Regardless of what the policy is, ultimately it is up to business leaders to lead by example.
So where does all of this leave the office space? The growth in hybrid work spurred on by the pandemic has accelerated the way we think about the physical office. Some might consider (or may have already considered) replacing set workspaces and instead introduce an unassigned seating system. For some offices, this leads to more effective use of the office space and a less formal office environment which empowers employees to choose the right working environment for them. On the other hand, some employers believe that however many days an employee chooses to be in, each person should be allotted a dedicated desk, giving them the opportunity to express their identity and personality at work. Either way, by seeing their bosses split their time between home and the office, employees will feel empowered to make the best choice for themselves. This ultimately will have a positive impact on the business – talent will be retained, and it’ll make a huge impact on the quality of work.
Fueling all this change, and allowing employees to log on remotely whilst maintaining their team’s momentum has been technology. It is key to creating a seamless transition within the hybrid setup. If the new hybrid world is to be a success, our interaction with technology will need to be smooth. One-way businesses can create a welcoming office environment for hybrid workers is by setting up ‘IT bars’. They give employees immediate access to tech consultants who can resolve any tech issues they may be experiencing. Business leaders should want the office to still be an attractive place to work, with benefits and services their people can’t access at home. This shouldn’t, however, be with the goal that employees come in all week, 9-to-5; but instead, to ensure that they feel supported and are welcome, or have access to a physical office.

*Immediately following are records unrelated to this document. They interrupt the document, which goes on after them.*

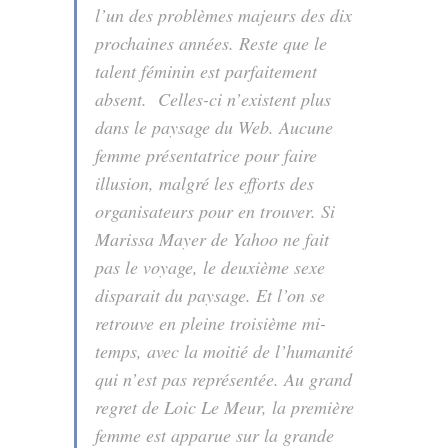
l’un des problèmes majeurs des dix
prochaines années. Reste que le
talent féminin est parfaitement
absent. Celles-ci n’existent plus
dans le paysage du Web. Aucune
femme présentatrice pour faire
illusion, malgré les efforts des
organisateurs pour en trouver. Si
Marissa Mayer de Yahoo ne fait
pas le voyage, le deuxième sexe
disparait du paysage. Et l’on se
retrouve en pleine troisième mi-
temps, avec la moitié de l’humanité
qui n’est pas représentée. Au grand
regret de Loic Le Meur, la première
femme est apparue sur la grande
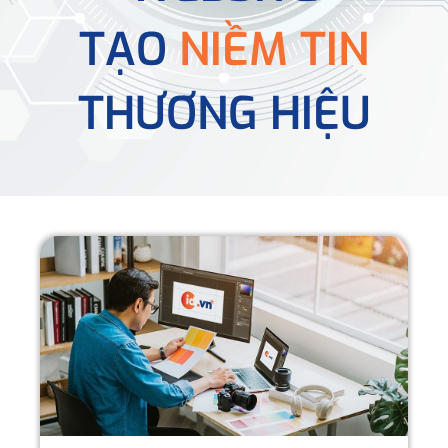
TẠO
NIỀM TIN
THƯƠNG HIỆU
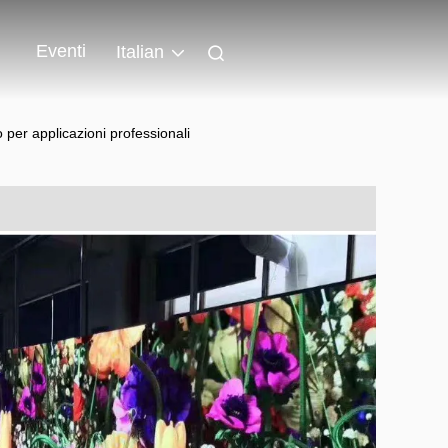
Eventi
Italian
per applicazioni professionali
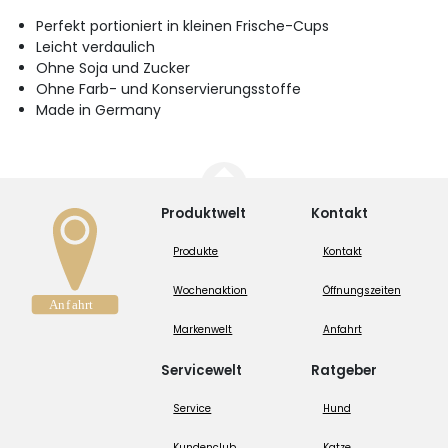
Perfekt portioniert in kleinen Frische-Cups
Leicht verdaulich
Ohne Soja und Zucker
Ohne Farb- und Konservierungsstoffe
Made in Germany
Produktwelt
Kontakt
Produkte
Kontakt
Wochenaktion
Öffnungszeiten
Markenwelt
Anfahrt
Servicewelt
Ratgeber
Service
Hund
Kundenclub
Katze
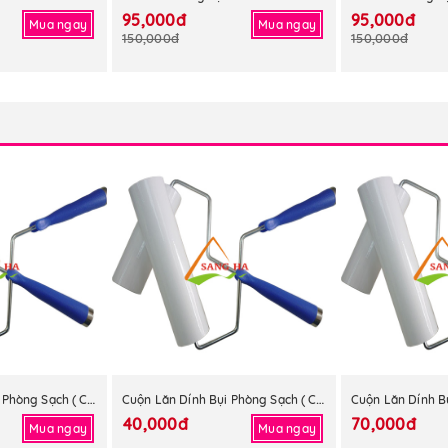
95,000đ
95,000đ
Mua ngay
Mua ngay
150,000đ
150,000đ
Cuộn Lăn Dính Bụi Phòng Sạch ( Cả Bộ ) 6 Inch
Cuộn Lăn Dính Bụi Phòng Sạch ( Cả Bộ ) 4 Inch
40,000đ
70,000đ
Mua ngay
Mua ngay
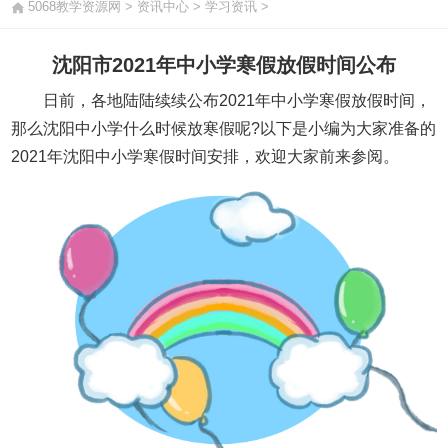
5068教学资源网
>
资讯中心
>
学习资讯
>
沈阳市2021年中小学寒假放假时间公布
日前，各地陆陆续续公布2021年中小学寒假放假时间，
那么沈阳中小学什么时候放寒假呢?以下是小编为大家准备的
2021年沈阳中小学寒假时间安排，欢迎大家前来参阅。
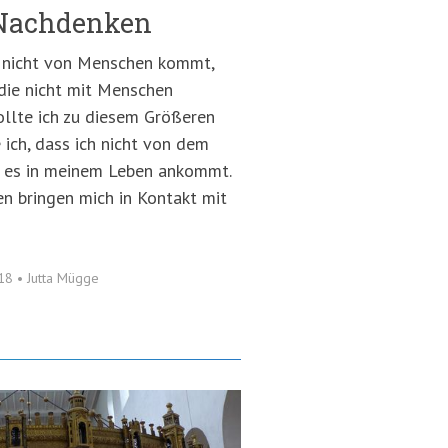
 Nachdenken
 nicht von Menschen kommt,
die nicht mit Menschen
ollte ich zu diesem Größeren
 ich, dass ich nicht von dem
 es in meinem Leben ankommt.
n bringen mich in Kontakt mit
.
018
•
Jutta Mügge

The way forward: listening, learning and being flexible
It’s not a simple or quick process to define hybrid working. It’s urgent, yes, but companies shouldn’t take shortcuts. Each business will define how they want to work very differently, and this will vary depending on the company’s offerings. In fact, businesses that have been too hasty or miscommunicated their understanding of hybrid will miss out on seeing the true benefits of flexible working. While this process might involve several rounds of trial and error, it’s important to keep the ports of communication open. One can overcome the challenges of defining the approach by being intentional and deliberate when conveying these messages. It’s also crucial to keep the staff in the know of the company’s goals and the overarching ambitions they’re working towards, together.
It’s not a simple or quick process to define hybrid working.
We can’t expect every business to have their unique definition of hybrid working finalized, but we can expect them to experiment, and openly listen to their employees at every level to develop a robust and considered hybrid policy. While Eric Adams might assume indefinite work from home policies are a ploy for laziness, for most of the working population, the opportunity to work in a hybrid manner is the most productive and efficient way to split our working weeks.